The screen is a 1.84 inch Super AMOLED screen that is curved to fit the contour of your writs. The screen has very bright and vibrant colors, making it really stand out. It can be a challenge to read it in bright sunlight, so you will have to adjust the settings to “outdoor brightness” mode. Unfortunately, there is no ambient light sensor, and the Gear Fit reverts to default brightness after five minutes. The Gear Fit has an interchangeable waistband that currently comes in six colors. It’s fairly comfortable, and even after a few hours, you hardly know it’s there.
Has just one home button that allows you to access certain apps with a double press. Just select which app you would like to link. The underside of the device has a heart rate sensor, and a proprietary docking and charging port. The Gear Fit comes with Bluetooth 4.0, an accelerometer, and gyroscope…but no GPS. The charging port on the back is a micro-USB port. It attached with two small tabs that secure it in. This doesn’t seem to be a good design, because if you break one of the tabs, it will not stay in place. One nice thing is that the Gear Fit is waterproof to a depth of 3 feet for 30 minutes. So if you want to track your heart rate while washing your car, you’re covered.
The Gear Fit uses a proprietary software system, which is unfortunate as you can’t use third party apps.

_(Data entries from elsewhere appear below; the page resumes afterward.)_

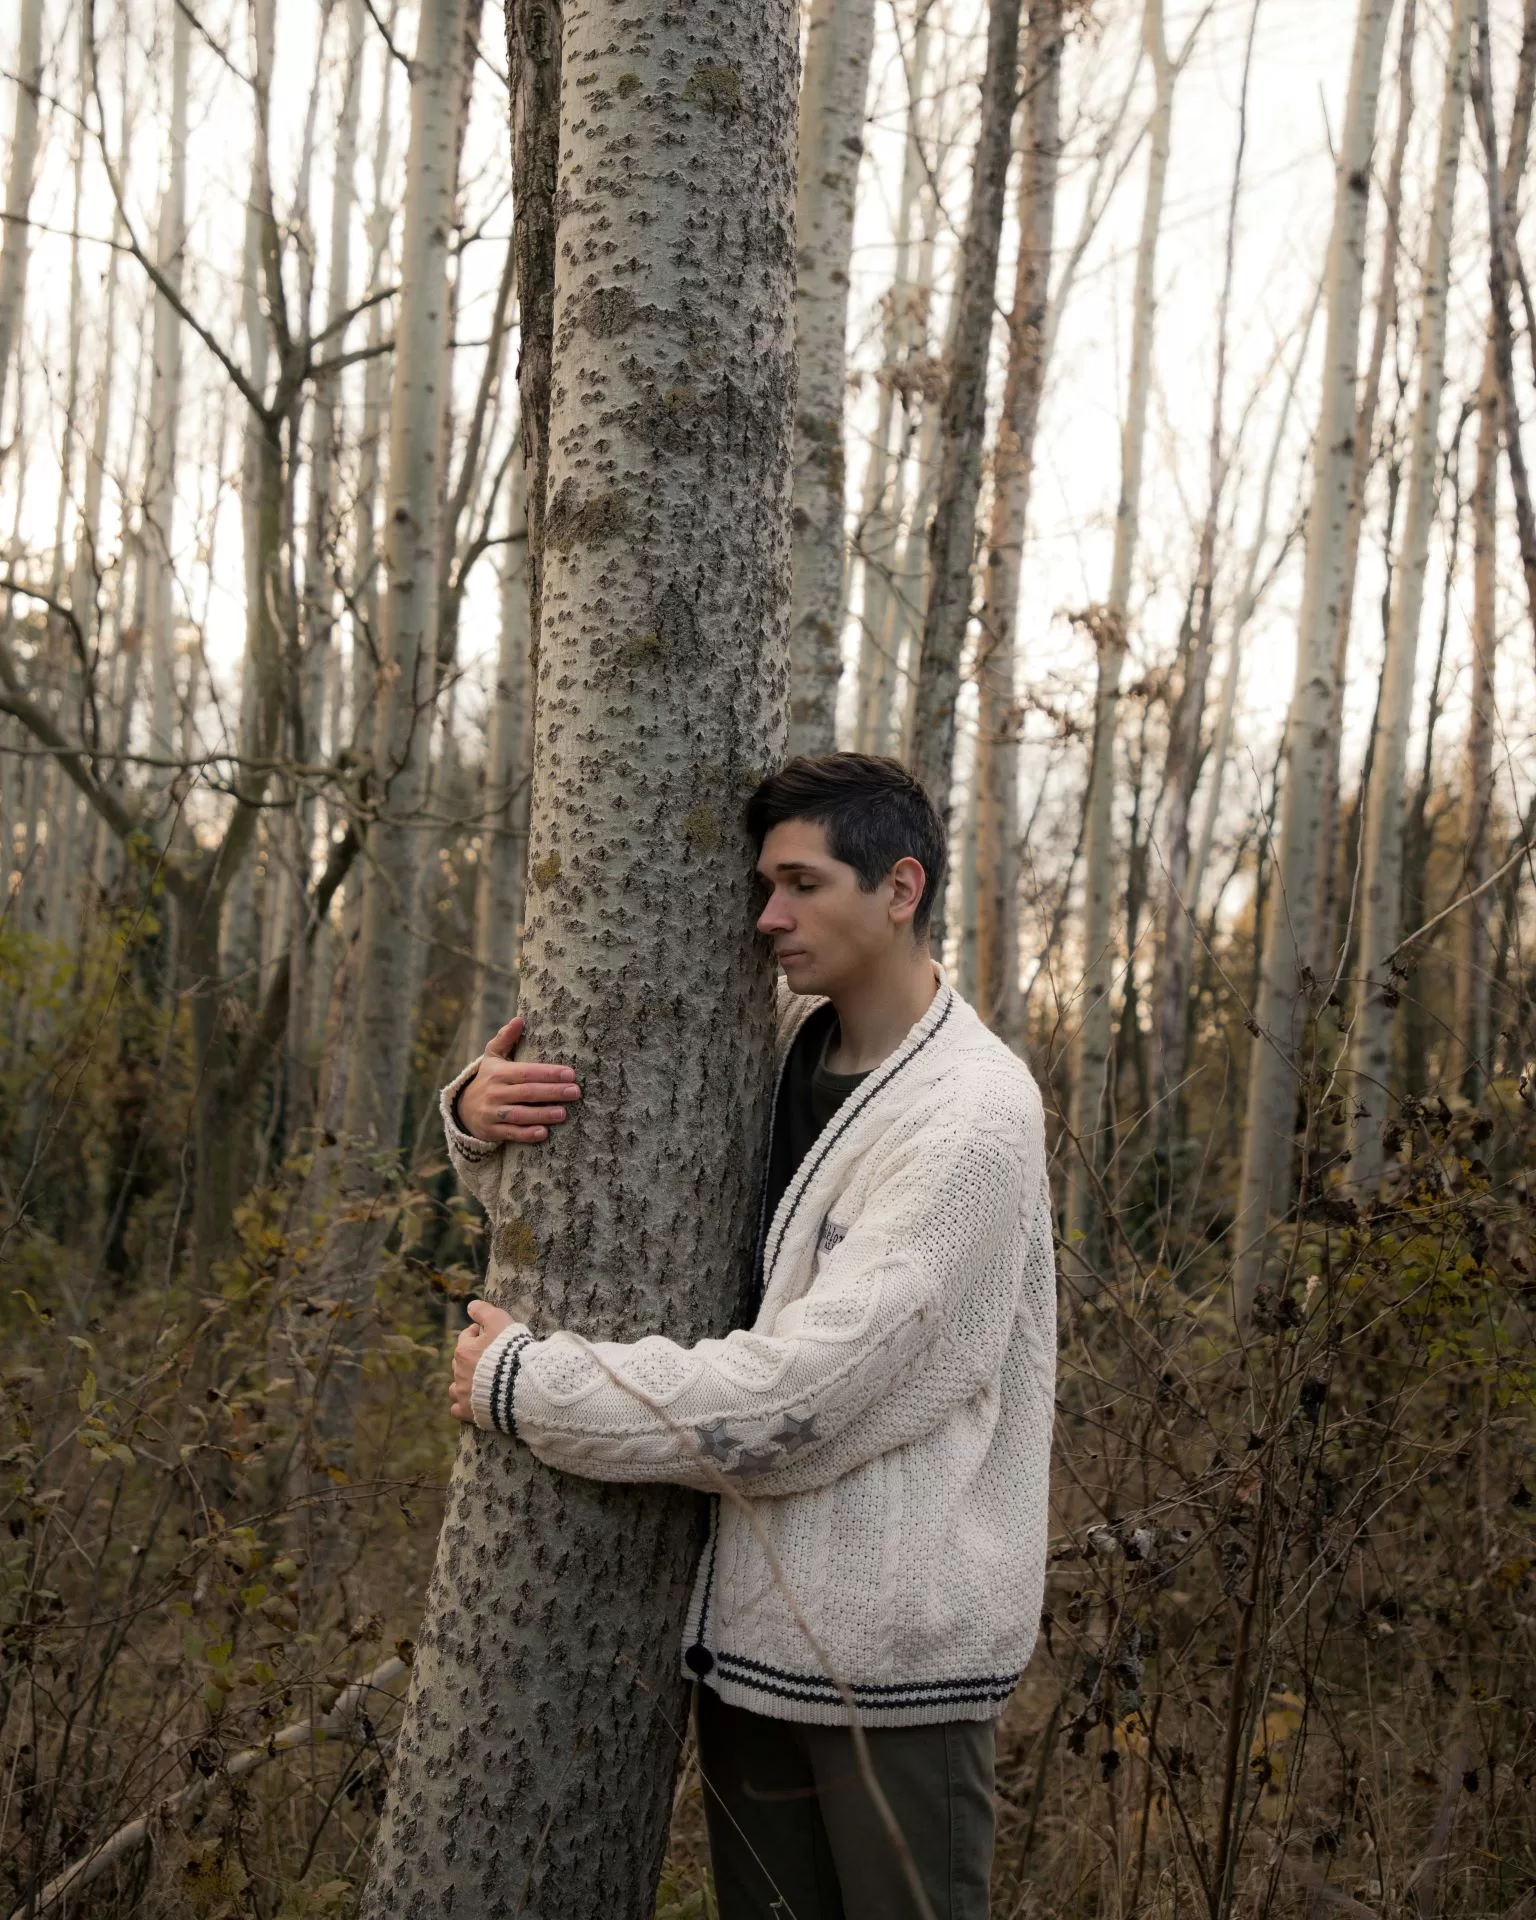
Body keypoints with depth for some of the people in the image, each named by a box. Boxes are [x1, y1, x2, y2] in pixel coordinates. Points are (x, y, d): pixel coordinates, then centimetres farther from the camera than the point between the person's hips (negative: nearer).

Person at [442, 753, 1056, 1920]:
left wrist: (525, 1384, -17)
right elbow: (578, 1160, 16)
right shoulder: (770, 1055, 4)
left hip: (893, 1640, -6)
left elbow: (801, 1389, -24)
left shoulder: (973, 1115, -17)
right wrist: (481, 1108, -8)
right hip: (751, 1615, 6)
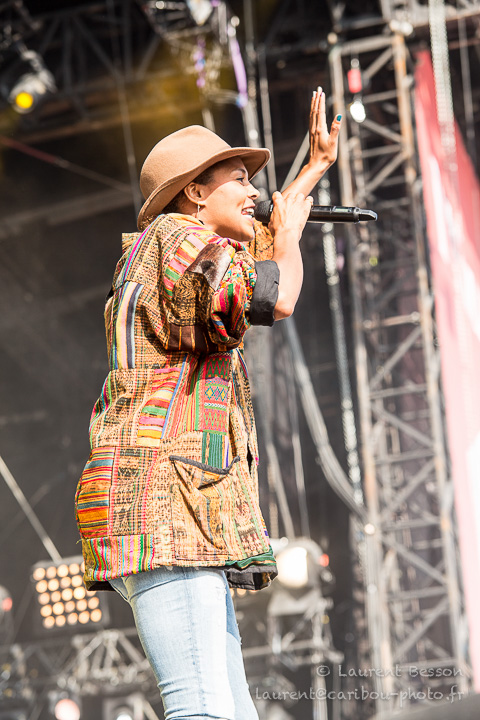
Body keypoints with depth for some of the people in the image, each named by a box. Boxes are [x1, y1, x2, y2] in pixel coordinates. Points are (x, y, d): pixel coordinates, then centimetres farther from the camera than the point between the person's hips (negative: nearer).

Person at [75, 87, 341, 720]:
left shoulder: (198, 249, 27)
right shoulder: (175, 234, -3)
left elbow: (256, 247, 48)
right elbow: (276, 298, -18)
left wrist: (317, 164, 53)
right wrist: (289, 231, 3)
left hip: (192, 513, 11)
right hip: (162, 492, -11)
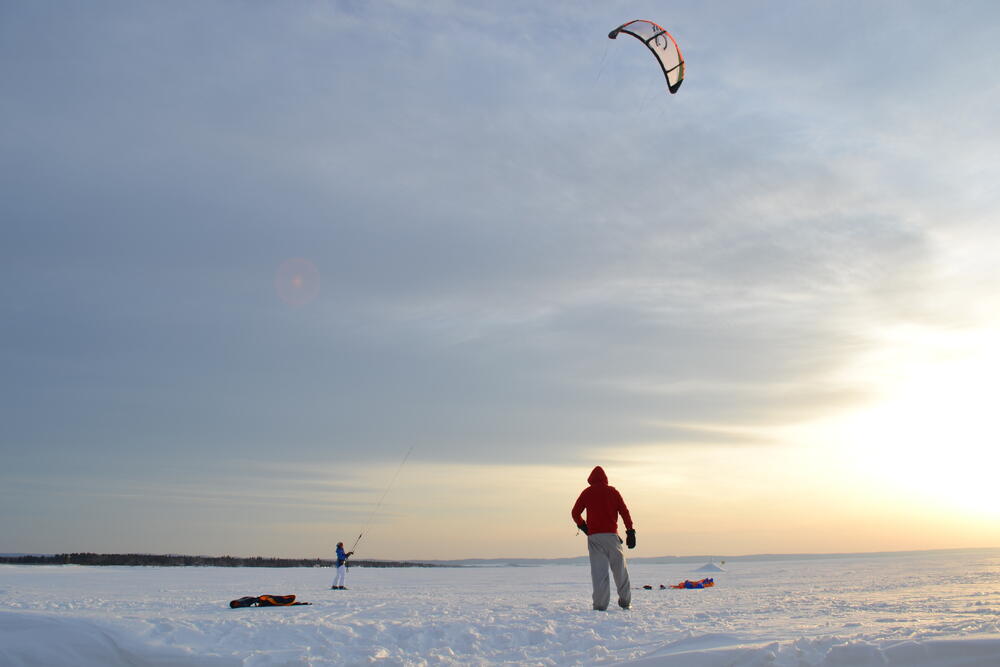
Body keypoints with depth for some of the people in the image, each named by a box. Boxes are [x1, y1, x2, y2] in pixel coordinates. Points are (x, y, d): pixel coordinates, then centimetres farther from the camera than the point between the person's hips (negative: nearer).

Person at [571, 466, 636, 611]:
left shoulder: (587, 493, 5)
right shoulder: (613, 491, 7)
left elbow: (575, 513, 3)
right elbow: (624, 512, 1)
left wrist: (583, 526, 19)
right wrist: (631, 532, 3)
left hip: (594, 536, 0)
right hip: (611, 535, 0)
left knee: (598, 571, 0)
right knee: (620, 569, 11)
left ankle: (600, 604, -5)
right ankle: (625, 602, 13)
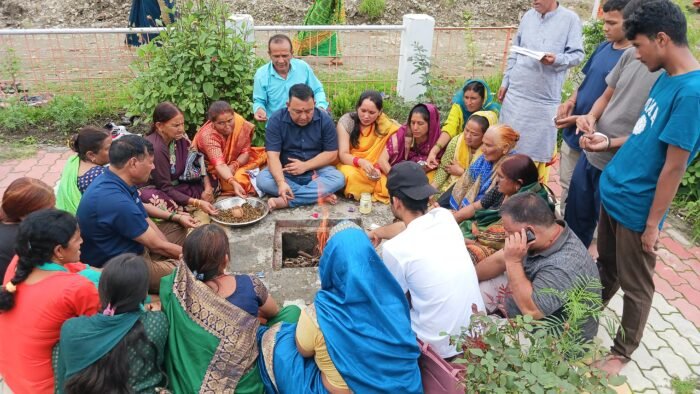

From the Home screen, you can access the pedometer, local weather, a personal appointment calendar, or a second time zone. The option of changing the wallpaper or choose from 5 different themes. There are 10 menu options that can be split into two sections: fitness apps and smartwatch apps.
The exercise menu has four basic options - walking, hiking, running and cycling. Once you start your workout, you have to complete it in one session - the Gear Fit doesn’t have a pause feature. Another thing to note is that the heart rate monitor just isn’t accurate enough. The measurements vary depending on where you wear the watch on your wrist, and seem too sensitive to sweat and movements. The monitor is activated by starting your workout, which means it won’t continually monitor your heart rate.
As a Smartphone, it really doesn’t fare much better. You get notifications of text messages, calls, and emails. Long emails are hard to read because the screen scrunches the text together, so it’s better to read them on another device and use the Gear Fit as a notification device only. It also comes with a media controller, timer, and stopwatch. Battery life is good, with a full charge lasting about four days.
Samsung has blended a smartwatch with a fitness tracker, which covers an area of the market that has been lacking. The Gear Fit looks great, fits well, and has a good battery life. That being said, Samsung does need to work on the software. Once they address the issues of accuracy, and the awkward display, they will have a real contender in the market.